Tasks to perform
1. Decide whether each statement agrees with the commit message on TensorPipeAgent shutdown: (a) the ThreadPool was still running tasks while the Python interpreter was shutting down; (b) the listeners were shut down before waitWorkComplete was called; (c) pybind::gil_scoped_acquire() can safely be called during interpreter shutdown. Answer yes or no for each and quote the words of the message that settle it.
2. Pick up the commit message on TensorPipeAgent shutdown after its final sentence and carry it forward in the same style.

Text block
[Start of Attachment]

Fix TensorPipeAgent shutdown to ensure it drains all outstanding work. (#40060)
Summary:
Pull Request resolved: https://github.com/pytorch/pytorch/pull/40060
As part of debugging https://github.com/pytorch/pytorch/issues/39855,
I noticed that TensorPipeAgent's ThreadPool was still executing tasks when the
python interpreter was shutting down. This caused issues with
pybind::gil_scoped_acquire() since it can't be called when the interpreter is
shutting down resulting in a crash.
The reason for this was that TensorPipeAgent was calling waitWorkComplete and
then shutting down the listeners. This meant that after waitWorkComplete
returned, there could still be a race where an RPC call gets enqueued before we
shutdown listeners.

[End of Attachment]

Extracted entries
[Start of Attachment]

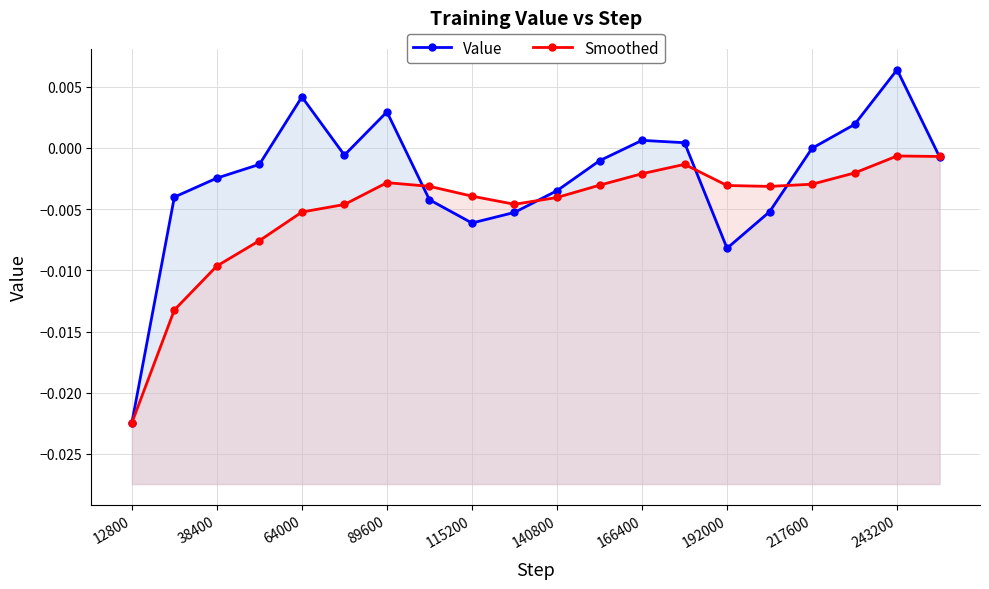

Which label corresponds to the smallest value in the chart?

12800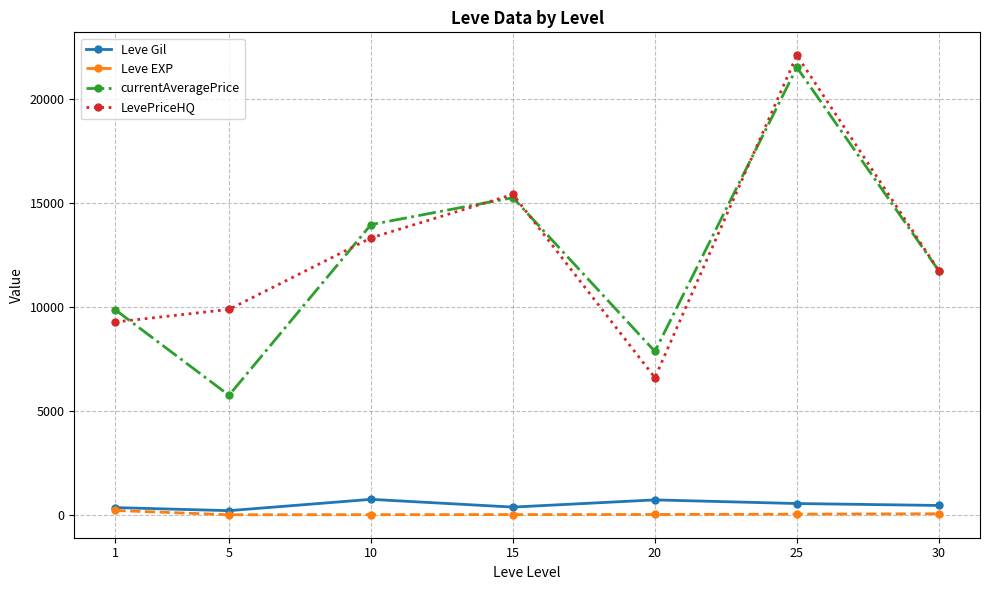

What is the lowest value of the Leve EXP series?

4.8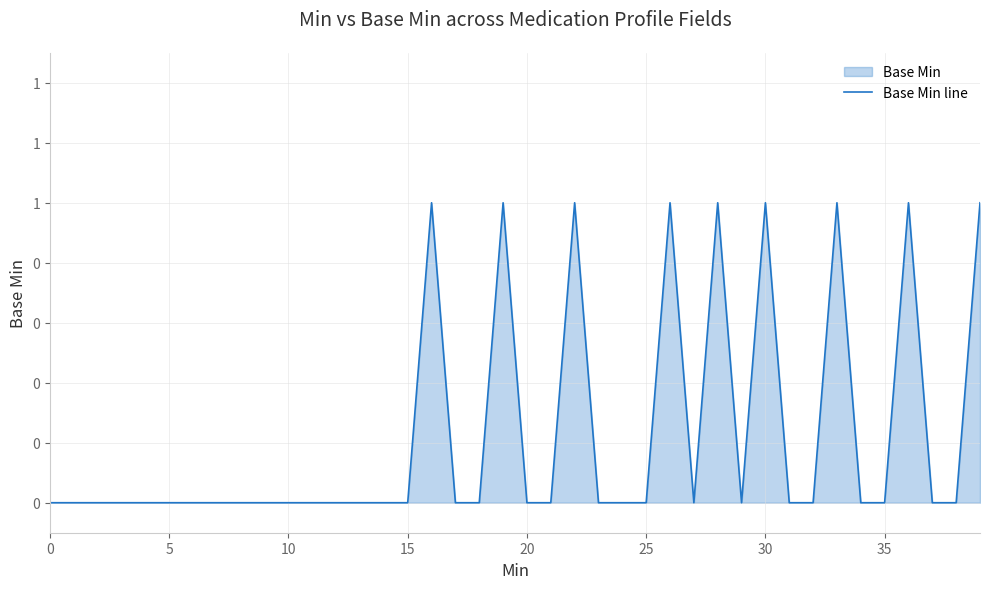

Between 35 and 25, which is larger?

35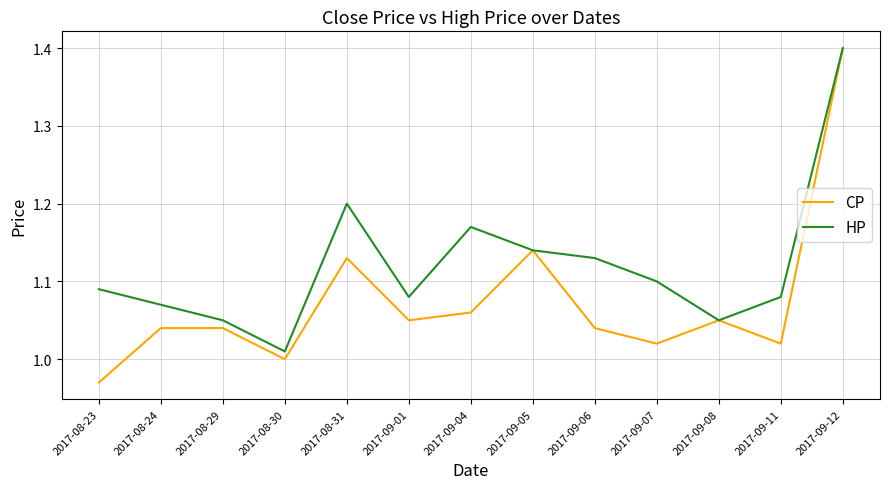

What value does the CP series have at 2017-09-12?

1.4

[End of Attachment]

Task answers
1.
(a) Yes: "TensorPipeAgent's ThreadPool was still executing tasks when the python interpreter was shutting down"
(b) No: "TensorPipeAgent was calling waitWorkComplete and then shutting down the listeners"
(c) No: "it can't be called when the interpreter is shutting down resulting in a crash"

2.
To avoid this situation, I've moved the call to waitWorkComplete at the end of
shutdown (similar to ProcessGroupAgent).
Closes: https://github.com/pytorch/pytorch/issues/39855
ghstack-source-id: 105926653
Test Plan:
1) Ran test_backward_node_failure
(__main__.TensorPipeAgentDistAutogradTestWithSpawn) 100 times to verify the
fix.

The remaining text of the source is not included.